In this final calculation, adjacent characters would be given the leniency to bleed over as they were intended to.

Noteworthy (character-spacing)

The above calculations wouldn't be very useful if character spacing weren't taken into consideration. The word, if drawn out of generated, would have each character drawn directly next to one another, with certain characters bleeding over each-other. The formula, however, for character spacing could itself be fairly complicated.

For example, if a word had 12 characters in it, 11 calculations of character-spacing would have to be calculated and added to the total width. This is a pretty straight-forward calculation with the exception that character-spacing is based on font sizes. Since we're not interested in hard dimensions (eg. we're using ratios rather than widths and heights) the calculation would not be finite for us.

Conclusion

While the equations above aren't the most complex, they were fairly to derive based solely on a raw AFM file.
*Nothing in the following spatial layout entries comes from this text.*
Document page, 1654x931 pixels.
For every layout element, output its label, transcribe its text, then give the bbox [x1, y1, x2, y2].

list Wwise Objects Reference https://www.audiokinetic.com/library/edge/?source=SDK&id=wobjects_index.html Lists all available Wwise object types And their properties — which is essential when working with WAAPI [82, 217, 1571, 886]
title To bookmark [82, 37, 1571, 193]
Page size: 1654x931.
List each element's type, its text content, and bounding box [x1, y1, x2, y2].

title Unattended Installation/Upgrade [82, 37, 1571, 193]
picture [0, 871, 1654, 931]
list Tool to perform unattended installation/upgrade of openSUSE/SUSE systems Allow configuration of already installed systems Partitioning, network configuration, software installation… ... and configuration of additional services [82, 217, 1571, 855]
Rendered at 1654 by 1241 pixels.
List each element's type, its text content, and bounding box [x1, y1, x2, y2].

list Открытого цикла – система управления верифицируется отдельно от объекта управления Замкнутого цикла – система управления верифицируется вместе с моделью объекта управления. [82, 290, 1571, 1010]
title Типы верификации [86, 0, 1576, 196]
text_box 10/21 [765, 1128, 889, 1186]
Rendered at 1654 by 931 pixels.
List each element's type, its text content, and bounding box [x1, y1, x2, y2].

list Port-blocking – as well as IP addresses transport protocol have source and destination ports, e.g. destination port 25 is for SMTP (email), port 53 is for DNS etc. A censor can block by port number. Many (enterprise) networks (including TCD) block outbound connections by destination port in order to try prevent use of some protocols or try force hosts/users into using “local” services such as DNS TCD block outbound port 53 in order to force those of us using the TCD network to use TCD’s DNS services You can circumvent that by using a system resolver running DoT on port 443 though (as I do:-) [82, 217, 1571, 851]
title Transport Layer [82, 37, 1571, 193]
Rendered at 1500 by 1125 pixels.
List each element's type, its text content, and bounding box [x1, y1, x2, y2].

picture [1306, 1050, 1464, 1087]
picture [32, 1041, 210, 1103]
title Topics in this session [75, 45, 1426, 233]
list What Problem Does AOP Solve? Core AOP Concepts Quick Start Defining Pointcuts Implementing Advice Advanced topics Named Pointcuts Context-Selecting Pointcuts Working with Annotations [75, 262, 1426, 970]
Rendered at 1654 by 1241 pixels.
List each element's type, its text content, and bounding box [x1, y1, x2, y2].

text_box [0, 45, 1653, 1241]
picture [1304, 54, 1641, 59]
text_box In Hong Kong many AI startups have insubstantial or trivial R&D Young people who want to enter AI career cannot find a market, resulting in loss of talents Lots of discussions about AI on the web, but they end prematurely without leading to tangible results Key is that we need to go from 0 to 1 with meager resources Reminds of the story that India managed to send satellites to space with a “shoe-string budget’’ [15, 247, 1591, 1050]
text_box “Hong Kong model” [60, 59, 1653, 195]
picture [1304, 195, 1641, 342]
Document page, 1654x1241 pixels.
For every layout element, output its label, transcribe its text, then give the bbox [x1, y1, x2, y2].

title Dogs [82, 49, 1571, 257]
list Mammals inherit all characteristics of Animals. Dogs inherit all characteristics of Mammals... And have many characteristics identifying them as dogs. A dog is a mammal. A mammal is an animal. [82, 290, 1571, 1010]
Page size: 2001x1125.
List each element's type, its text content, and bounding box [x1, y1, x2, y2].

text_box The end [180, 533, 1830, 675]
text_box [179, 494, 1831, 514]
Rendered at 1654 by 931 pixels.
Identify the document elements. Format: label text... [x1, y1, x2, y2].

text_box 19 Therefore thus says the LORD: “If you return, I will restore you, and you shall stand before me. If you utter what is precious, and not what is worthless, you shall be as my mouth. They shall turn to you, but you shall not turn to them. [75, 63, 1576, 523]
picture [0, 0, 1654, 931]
I definitely look at typography-implementations in applications differently now considering the calculations involved, especially when dealing with variable font sizes.

In our case, we're being forced to calculate ratios rather than hard dimensions for a word/phrase since this word will be used in many different font sizes, and therefore finite numbers wouldn't be very useful as they'd require scaling too often. It's for that reason that pre-calculating character-spacing can be tricky, but depending on your use, you may be able to simply throw those numbers in and get solid dimensions.

Looking over this post, it feels pretty long-winded, but alas, it's more or less for me own posterity; I wanted to have a written document outling the logic behind the programatic-mess that has come from all this.